Purpose: : Intravitreal glucocorticoid (GC) pharmacotherapy is a primary treatment option for multiple retinal indications such as vein occlusions, uveitis, and diabetic macular edema. A potentially use-limiting drawback to chronic GC treatment is its potential to cause posterior lens subcapsular cataract and ocular hypertension (steroid glaucoma). Since there are no animal models that reproducibly mimic these side-effects, we developed a surrogate model in rabbits that measures the effects of intravitreal GC administration on changes in gene expression in crystalline lens and aqueous drainage tissue (e.g. trabecular meshwork).

Methods: : Female Dutch Belt rabbits were treated intravitreally with 2 mg Kenalog-40 (triamcinolone acetonide (ivtTA)), 1 mg fluocinolone acetonide (ivtFA), or appropriate vehicle. At 1 and 3 weeks after GC injection, total RNA was extracted from the excised lens and aqueous drainage tissue.

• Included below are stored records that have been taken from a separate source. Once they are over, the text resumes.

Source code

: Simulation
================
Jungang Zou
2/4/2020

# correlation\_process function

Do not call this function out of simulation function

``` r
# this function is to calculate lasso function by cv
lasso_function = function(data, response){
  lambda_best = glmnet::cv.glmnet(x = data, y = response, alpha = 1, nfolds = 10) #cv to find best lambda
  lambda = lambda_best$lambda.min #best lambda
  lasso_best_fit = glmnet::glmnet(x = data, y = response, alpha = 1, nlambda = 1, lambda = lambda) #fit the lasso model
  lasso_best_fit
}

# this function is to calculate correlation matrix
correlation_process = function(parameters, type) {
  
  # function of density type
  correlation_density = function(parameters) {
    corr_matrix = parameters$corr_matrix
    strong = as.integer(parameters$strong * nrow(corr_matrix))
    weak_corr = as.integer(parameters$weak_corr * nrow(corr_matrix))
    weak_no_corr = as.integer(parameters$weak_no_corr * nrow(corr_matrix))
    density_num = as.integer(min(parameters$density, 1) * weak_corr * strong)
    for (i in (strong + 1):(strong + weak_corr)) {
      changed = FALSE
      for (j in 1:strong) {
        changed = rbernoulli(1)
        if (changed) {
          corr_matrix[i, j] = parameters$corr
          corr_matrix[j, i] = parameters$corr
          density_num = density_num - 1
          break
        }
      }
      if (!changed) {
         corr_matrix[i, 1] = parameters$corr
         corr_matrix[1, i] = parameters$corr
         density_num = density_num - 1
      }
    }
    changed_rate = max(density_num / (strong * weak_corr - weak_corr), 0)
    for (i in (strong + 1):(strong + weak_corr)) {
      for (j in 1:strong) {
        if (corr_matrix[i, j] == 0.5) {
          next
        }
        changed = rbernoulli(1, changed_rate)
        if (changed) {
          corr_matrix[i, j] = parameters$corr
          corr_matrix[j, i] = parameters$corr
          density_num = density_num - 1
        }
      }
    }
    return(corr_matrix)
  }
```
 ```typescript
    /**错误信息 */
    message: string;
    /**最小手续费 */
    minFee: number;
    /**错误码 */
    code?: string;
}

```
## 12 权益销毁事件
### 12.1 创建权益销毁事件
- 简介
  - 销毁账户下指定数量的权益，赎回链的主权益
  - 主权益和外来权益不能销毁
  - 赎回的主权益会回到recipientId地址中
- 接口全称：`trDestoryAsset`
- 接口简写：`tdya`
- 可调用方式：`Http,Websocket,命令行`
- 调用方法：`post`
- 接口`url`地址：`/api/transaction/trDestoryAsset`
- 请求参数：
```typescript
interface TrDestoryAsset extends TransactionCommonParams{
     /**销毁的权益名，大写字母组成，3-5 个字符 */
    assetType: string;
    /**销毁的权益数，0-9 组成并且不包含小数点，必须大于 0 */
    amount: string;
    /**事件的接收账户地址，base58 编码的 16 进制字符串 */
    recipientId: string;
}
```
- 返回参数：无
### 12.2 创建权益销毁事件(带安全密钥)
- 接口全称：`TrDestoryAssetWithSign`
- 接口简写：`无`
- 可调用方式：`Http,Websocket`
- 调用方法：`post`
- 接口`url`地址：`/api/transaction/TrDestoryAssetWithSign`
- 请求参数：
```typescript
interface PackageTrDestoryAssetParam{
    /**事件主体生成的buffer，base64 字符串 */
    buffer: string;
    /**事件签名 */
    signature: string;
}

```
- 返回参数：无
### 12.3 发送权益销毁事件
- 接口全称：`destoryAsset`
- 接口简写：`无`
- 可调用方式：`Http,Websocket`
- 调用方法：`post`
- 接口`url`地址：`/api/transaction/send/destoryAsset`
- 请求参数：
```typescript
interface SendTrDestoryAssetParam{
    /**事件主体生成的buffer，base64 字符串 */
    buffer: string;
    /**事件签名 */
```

The mRNA was reverse transcribed to cDNA, and the expression of twenty-one GC-sensitive genes was quantified with real-time PCR using rabbit-specific Taqman probes and primers.

Results: : In lens, ivtFA resulted in changes in the expression of 12/21 genes, including the suppression of COLA1 by 93% and upregulation of PDGFRB by 8.1-fold at week 1, and the upregulation of FGF-2 by 11.0-fold at week 3. In comparison, ivtTA altered the expression of fewer lens-associated genes (5/21). In aqueous drainage tissue, ivtTA and ivtFA altered the expression of 9/21 genes (80% overlap), the most notable changes in gene expression were the suppression of COLA1 by 65-81% and the upregulation of myocilin by 3.8-4.8 fold.

Conclusions: : Intravitreal fluocinolone acetonide and triamcinolone acetonide generate overlapping but unique patterns of gene expression in lens and aqueous drainage tissue. This newly developed animal model may be useful in the discovery of glucocorticoids with reduced side-effect profiles.